Evans earned a BA at Carver College in 1972, a Th.M. in 1976, and a Th.D. at Dallas Theological Seminary in 1982.

==Career==
Evans founded the Oak Cliff Bible Fellowship in Dallas, Texas, in 1976 with 10 members meeting at his home. He also founded The Urban Alternative. This national organization seeks to restore hope and transform lives through the proclamation and the application of the Word of God. The Urban Alternative radio broadcast, "The Alternative with Dr. Tony Evans," can be heard daily on over 1,400 outlets throughout the U.S. and in more than 130 countries worldwide.

Evans has served as chaplain for the NFL's Dallas Cowboys and is a former NBA chaplain with the Dallas Mavericks.

He taught evangelism, homiletics, and black church studies at Dallas Theological Seminary, and serves on its Board of Incorporate Members.

Evans was named one of the 12 Most Effective Preachers in the English-Speaking World by Baylor University.

In 2017, Evans launched the Tony Evans Training Center, an online learning platform providing seminary-style courses to equip Christian leaders who cannot attend a seminary.

Evans holds the honor of writing and publishing the first full-Bible commentary and study Bible by an African American. He is also the author of over 100 books, including Oneness Embraced, The Kingdom Agenda, Kingdom Man, The Tony Evans Study Bible, and The Tony Evans Bible Commentary.

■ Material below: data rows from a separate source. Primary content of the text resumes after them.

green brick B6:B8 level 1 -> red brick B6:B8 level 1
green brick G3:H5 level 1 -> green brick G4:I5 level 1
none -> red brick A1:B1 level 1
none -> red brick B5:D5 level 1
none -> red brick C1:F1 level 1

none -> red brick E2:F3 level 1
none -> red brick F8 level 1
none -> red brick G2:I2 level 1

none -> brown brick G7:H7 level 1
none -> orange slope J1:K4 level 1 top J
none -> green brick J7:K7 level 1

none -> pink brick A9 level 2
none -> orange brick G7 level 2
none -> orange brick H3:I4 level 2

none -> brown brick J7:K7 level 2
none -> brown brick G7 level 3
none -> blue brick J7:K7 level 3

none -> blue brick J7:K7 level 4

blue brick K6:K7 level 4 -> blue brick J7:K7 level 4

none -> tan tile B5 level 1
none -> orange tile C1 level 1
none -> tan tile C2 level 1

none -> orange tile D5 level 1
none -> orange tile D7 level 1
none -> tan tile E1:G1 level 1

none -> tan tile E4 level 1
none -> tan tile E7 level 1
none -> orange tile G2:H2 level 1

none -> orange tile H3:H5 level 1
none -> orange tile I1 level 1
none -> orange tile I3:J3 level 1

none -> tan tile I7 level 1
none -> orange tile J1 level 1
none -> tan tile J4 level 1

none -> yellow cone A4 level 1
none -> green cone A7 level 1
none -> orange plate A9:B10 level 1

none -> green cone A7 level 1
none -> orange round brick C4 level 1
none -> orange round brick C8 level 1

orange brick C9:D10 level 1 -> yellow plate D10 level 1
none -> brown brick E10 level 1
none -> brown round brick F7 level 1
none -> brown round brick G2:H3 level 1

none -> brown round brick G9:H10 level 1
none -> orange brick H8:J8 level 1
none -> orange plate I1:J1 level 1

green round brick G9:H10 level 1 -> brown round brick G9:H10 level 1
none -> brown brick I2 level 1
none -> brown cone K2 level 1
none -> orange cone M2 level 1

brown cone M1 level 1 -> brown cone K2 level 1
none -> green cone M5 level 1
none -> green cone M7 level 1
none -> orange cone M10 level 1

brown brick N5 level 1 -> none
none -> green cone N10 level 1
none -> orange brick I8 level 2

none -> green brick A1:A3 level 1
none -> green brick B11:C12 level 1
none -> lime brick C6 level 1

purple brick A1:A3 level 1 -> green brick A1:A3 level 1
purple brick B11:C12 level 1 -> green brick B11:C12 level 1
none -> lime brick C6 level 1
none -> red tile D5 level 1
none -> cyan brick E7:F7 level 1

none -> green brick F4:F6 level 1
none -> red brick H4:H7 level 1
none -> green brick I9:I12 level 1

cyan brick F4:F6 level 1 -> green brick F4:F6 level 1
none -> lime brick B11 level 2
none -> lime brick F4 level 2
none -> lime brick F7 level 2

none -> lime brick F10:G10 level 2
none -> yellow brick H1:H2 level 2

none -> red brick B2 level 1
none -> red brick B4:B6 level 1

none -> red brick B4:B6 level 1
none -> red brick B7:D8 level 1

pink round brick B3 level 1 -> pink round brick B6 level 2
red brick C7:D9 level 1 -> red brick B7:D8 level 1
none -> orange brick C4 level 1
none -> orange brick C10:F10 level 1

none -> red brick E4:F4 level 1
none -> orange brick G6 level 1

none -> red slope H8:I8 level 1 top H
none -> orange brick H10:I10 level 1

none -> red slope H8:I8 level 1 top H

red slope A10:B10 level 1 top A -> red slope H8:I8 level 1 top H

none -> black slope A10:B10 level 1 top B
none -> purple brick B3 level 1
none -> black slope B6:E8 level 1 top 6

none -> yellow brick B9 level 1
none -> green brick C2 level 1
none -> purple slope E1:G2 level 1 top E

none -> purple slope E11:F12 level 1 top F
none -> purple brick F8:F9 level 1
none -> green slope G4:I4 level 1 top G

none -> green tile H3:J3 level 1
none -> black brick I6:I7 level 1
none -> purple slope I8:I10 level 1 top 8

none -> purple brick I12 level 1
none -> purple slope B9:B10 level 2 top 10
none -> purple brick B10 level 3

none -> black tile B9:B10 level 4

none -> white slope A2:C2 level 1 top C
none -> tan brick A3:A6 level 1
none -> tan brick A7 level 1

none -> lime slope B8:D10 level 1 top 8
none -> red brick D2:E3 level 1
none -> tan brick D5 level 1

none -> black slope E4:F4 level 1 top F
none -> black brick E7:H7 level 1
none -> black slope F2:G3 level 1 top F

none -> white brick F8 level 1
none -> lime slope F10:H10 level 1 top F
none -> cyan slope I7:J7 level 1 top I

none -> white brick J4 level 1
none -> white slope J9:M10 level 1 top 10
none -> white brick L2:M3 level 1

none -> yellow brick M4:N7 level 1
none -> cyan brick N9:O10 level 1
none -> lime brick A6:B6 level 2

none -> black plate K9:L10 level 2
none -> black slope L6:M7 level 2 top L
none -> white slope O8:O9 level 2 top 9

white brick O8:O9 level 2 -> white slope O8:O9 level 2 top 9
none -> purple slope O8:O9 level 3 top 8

In June 2024, Evans resigned as senior pastor of Oak Cliff Bible Fellowship due to an undisclosed sin he committed many years ago, though he clarified that the sin was not criminal in nature.

==Personal life==
Evans was married to Lois Irene Evans until she died in 2019. Their marriage produced four children: Chrystal, Priscilla, Anthony Jr., and Jonathan. They also have 13 grandchildren and four great-grandchildren.

His oldest child, Chrystal Hurst, is a worship leader, Christian speaker, and writer. She co-authored the book Kingdom Woman with her father. She has also written books titled She's Still There and Show Up For Your Life.

His daughter Priscilla Shirer is a New York Times Best-Selling Author, Christian speaker, and founder of Going Beyond Ministries.

His son, Anthony Jr., is a contemporary Christian musical artist. He has collaborated with Grammy Award-winning singer Kirk Franklin and was a contestant on season two of The Voice.

Evans' son Jonathan was a professional football player in the National Football League. He played fullback for the Buffalo Bills, the Washington Redskins, and the Dallas Cowboys. Jonathan is the current chaplain of the Dallas Cowboys.

Evans is a registered Republican in Texas. In 2012, he publicly criticized President Barack Obama for his support of same-sex marriage.

In September 2023, Evans, along with his children, announced his engagement to Carla Crummie. Later that year, Oak Cliff Bible Fellowship formally announced their marriage.